Strip out all images, then restate the data verbatim.

[Camera intrinsics data]
=== Begin Enclosure ===

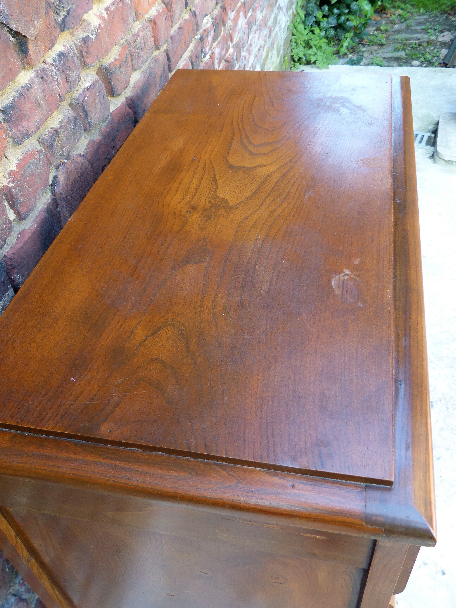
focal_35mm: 32
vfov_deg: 56.8
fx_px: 562
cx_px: 228
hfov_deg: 44.2
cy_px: 304
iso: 125
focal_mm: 5.6
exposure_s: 1/60
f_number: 2.8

=== End Enclosure ===

OUTPUT OF THE TASK.
focal_35mm: 32
vfov_deg: 56.8
fx_px: 562
cx_px: 228
hfov_deg: 44.2
cy_px: 304
iso: 125
focal_mm: 5.6
exposure_s: 1/60
f_number: 2.8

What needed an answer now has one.